(GIVEN DATA Opens)

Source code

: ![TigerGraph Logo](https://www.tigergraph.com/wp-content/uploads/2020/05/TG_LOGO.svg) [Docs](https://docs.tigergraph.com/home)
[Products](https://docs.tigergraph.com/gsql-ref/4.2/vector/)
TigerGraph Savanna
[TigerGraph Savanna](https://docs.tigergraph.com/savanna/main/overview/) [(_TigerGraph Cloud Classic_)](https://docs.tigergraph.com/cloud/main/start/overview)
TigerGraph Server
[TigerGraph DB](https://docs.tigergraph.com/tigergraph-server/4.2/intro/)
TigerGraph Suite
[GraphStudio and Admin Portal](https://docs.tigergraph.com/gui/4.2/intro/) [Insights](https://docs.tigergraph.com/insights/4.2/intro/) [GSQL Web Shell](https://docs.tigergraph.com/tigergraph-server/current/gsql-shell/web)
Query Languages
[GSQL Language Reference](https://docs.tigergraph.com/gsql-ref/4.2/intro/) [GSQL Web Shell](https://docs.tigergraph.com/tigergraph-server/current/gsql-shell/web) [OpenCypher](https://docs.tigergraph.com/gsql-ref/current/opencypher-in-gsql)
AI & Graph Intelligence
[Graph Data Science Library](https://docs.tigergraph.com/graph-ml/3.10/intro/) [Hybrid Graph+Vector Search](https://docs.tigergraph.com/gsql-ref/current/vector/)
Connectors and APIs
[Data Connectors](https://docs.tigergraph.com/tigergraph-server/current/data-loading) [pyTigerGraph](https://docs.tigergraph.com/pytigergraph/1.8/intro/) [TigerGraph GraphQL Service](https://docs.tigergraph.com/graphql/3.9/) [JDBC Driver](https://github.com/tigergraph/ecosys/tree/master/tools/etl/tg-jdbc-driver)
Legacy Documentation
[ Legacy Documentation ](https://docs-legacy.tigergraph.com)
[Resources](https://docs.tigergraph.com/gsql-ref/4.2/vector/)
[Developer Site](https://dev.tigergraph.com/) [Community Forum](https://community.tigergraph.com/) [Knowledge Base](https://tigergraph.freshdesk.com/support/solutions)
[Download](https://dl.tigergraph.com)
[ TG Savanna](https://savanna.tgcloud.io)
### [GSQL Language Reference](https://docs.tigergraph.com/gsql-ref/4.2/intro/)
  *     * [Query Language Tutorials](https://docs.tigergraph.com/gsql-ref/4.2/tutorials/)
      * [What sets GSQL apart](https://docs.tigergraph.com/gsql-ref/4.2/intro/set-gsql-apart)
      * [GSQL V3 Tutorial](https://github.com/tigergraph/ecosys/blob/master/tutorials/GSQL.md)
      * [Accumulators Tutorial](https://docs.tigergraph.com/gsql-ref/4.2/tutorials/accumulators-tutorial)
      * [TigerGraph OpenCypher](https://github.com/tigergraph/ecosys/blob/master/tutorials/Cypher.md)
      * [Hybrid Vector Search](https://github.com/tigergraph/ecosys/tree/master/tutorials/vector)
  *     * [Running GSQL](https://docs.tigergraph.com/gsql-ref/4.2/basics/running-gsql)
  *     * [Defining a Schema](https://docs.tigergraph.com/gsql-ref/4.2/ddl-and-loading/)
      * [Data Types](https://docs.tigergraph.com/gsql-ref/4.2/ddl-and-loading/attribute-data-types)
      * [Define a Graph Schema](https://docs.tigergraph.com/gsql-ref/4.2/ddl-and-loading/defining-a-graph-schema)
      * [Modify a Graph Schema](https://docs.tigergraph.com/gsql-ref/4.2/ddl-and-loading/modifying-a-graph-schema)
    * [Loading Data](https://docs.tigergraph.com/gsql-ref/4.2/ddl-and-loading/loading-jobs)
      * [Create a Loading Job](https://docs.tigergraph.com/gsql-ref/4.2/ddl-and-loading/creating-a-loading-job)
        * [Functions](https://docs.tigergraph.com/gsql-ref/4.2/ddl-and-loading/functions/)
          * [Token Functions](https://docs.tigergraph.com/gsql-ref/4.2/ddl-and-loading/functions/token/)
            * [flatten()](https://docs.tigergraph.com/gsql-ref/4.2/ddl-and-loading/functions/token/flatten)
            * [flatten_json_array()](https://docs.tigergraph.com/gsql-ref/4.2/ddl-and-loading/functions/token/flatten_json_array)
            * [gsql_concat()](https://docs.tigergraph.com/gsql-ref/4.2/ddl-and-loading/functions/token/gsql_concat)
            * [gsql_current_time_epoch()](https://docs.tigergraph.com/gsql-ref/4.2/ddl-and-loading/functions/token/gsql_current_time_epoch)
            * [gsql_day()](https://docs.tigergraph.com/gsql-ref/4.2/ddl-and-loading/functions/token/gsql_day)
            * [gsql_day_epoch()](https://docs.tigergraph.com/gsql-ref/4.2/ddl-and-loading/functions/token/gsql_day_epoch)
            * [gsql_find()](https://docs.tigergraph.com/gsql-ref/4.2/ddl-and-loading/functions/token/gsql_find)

(GIVEN DATA Closes)

(AIM OF THE TASK) Write out exactly the lines from the start of the material through the line with "TigerGraph Suite". No other output is expected.

(ANSWER BOX)
Source code

: ![TigerGraph Logo](https://www.tigergraph.com/wp-content/uploads/2020/05/TG_LOGO.svg) [Docs](https://docs.tigergraph.com/home)
[Products](https://docs.tigergraph.com/gsql-ref/4.2/vector/)
TigerGraph Savanna
[TigerGraph Savanna](https://docs.tigergraph.com/savanna/main/overview/) [(_TigerGraph Cloud Classic_)](https://docs.tigergraph.com/cloud/main/start/overview)
TigerGraph Server
[TigerGraph DB](https://docs.tigergraph.com/tigergraph-server/4.2/intro/)
TigerGraph Suite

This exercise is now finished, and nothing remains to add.